First, I didn’t know that writing the novel would be so much fun. It’s a chance to really be yourself —to be your characters and to feel it like they do and have your reader feel it too. It’s a shared experience between you and your readers —what better way to communicate with man-woman kind than to have shared feelings? True, the private lives of your characters are exposed and therefore the author is exposed but the communicative act is worth it.
Second, I learned that a manuscript has to be polished. I don’t mean making sure words are spelled correctly and grammar and punctuation are correct. Those tasks can be turned over to editors. Instead, I am referring to making sure the book is a proper length and you have said what you meant to say.
Third, I didn’t know it was customary to get an “agent” and I was amazed to find there are hundreds of “agents”. If an agent decides to take you on, they will assist you in getting a publisher. Selecting prospective agents can take a while before you even begin sending them your manuscript. And the agents take their time in getting back to you.

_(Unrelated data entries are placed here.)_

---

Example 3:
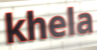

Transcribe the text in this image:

khela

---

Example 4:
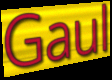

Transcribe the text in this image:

Gaul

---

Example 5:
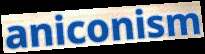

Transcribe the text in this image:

aniconism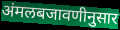
अंमलबजावणीनुसार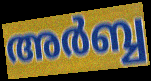
അർബ്ബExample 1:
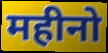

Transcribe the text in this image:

महीनो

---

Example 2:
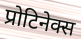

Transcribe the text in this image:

प्रोटिनेक्स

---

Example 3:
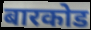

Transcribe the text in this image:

बारकोड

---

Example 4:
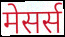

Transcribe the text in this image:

मेसर्स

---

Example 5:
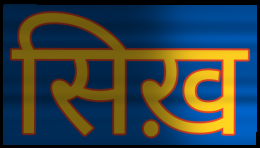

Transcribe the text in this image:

सिख़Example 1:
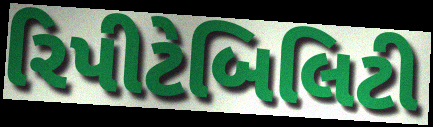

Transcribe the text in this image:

રિપીટેબિલિટી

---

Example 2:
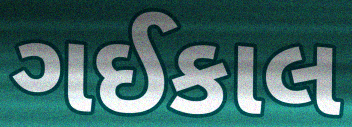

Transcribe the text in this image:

ગઈકાલ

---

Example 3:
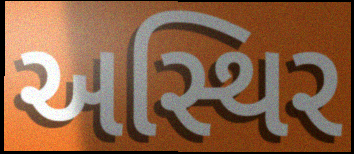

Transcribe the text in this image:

અસ્થિર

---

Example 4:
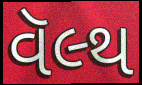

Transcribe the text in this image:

Fourth, I don’t know if anyone has tried to estimate the number of budding novelists but I soon got the impression it has to be at least in the thousands. I was absolutely floored by how many competitors I had all trying to get their novel published.

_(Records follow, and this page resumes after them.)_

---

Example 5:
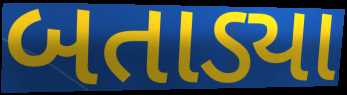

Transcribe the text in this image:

બતાડ્યા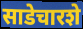
साडेचारशे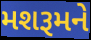
મશરૂમને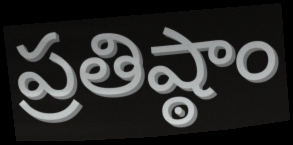
ప్రతిష్ఠాం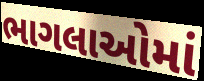
ભાગલાઓમાં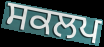
ਸਕਲਪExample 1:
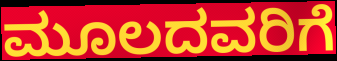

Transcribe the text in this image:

ಮೂಲದವರಿಗೆ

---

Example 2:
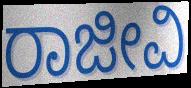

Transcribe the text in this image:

Fifth, I didn’t know the process would require computer literacy. Since agents are apparently overwhelmed, they are able to dictate how, when, and where they will condescend to review your novel. Even the manuscript has to be available as an electronic file.
Sixth, I found out about the world of “self-publishers”. Just as with agents, there is a myriad of self-publishers and selecting one can be an arduous process. You have to be prepared to do some homework in order to select one for a proper fit. Virtual Bookworm turned out to be a good fit for me and I have enjoyed working with them.

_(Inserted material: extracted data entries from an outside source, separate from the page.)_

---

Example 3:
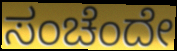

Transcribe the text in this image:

ಸಂಚೆಂದೇ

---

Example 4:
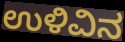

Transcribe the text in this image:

ಉಳಿವಿನ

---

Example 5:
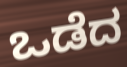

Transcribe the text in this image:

ಒಡೆದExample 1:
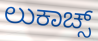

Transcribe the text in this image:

ಲುಕಾಚ್ಸ್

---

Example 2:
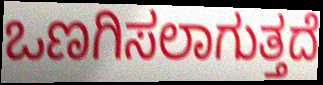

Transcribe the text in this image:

ಒಣಗಿಸಲಾಗುತ್ತದೆ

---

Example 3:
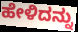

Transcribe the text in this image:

ಹೇಳಿದನ್ನು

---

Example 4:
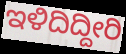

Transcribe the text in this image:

ಇಳಿದಿದ್ದೀರಿ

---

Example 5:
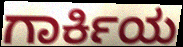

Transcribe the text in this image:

ಗಾರ್ಕಿಯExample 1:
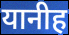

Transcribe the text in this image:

यानीह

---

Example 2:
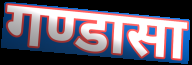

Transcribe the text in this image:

गण्डासा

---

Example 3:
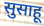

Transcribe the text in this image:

सुसाहू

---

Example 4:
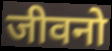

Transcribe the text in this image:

जीवनो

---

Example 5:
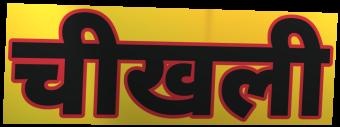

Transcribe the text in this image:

चीखली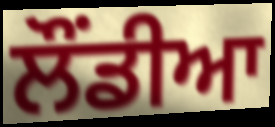
ਲੌਂਡੀਆ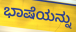
ಭಾಷೆಯನ್ನುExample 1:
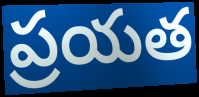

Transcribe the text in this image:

ప్రయత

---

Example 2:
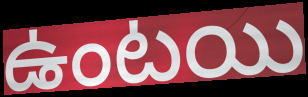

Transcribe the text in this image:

ఉంటయి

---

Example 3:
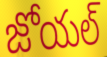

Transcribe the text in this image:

జోయల్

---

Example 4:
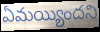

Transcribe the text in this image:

ఏమయ్యిందని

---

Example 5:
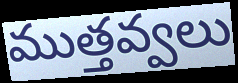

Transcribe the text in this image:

ముత్తవ్వలు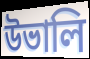
উভালিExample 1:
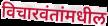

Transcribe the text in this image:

विचारवंतांमधील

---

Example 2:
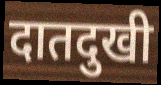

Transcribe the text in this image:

दातदुखी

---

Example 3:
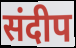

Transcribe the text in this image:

संदीप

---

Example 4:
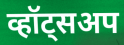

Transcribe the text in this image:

व्हॉट्सअप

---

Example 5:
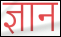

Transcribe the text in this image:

ज्ञान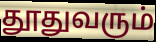
தூதுவரும்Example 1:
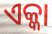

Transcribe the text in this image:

ଏକ୍କା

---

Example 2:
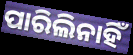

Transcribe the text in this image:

ପାରିଲିନାହିଁ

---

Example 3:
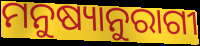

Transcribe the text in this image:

ମନୁଷ୍ୟାନୁରାଗୀ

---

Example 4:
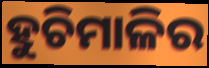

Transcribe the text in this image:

ହୁଚିମାଳିର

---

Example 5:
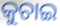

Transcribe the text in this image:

କୁଚାଇ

Seventh, I learned if I self-publish, I would have to be assist my publisher in the marketing process and it would be a good idea to do some marketing on my own. There are plenty of sources on the web that offer advice but it’s hard to judge the quality of the advice —they might just want to sell you something.
Eighth, I didn’t appreciate that writing a novel would give me a good reason to connect with members of my extended family and friends both new and old. It’s a very rewarding experience because everyone cheers you on while you’re writing the novel and wants to help get the word out when you are marketing your novel.
Ninth, I had no idea how much it would cost to self-publish. I am willing to estimate that the entire process of getting a novel self-published and marketed will cost at least a few thousand dollars. However, the royalty rate is generally higher than that offered by a trade publisher.
Tenth, I didn’t realize that after I learned the mechanics of writing a novel and getting it published I would be willing to start again. After all, you don’t want to waste all the knowledge you gained from the first experience.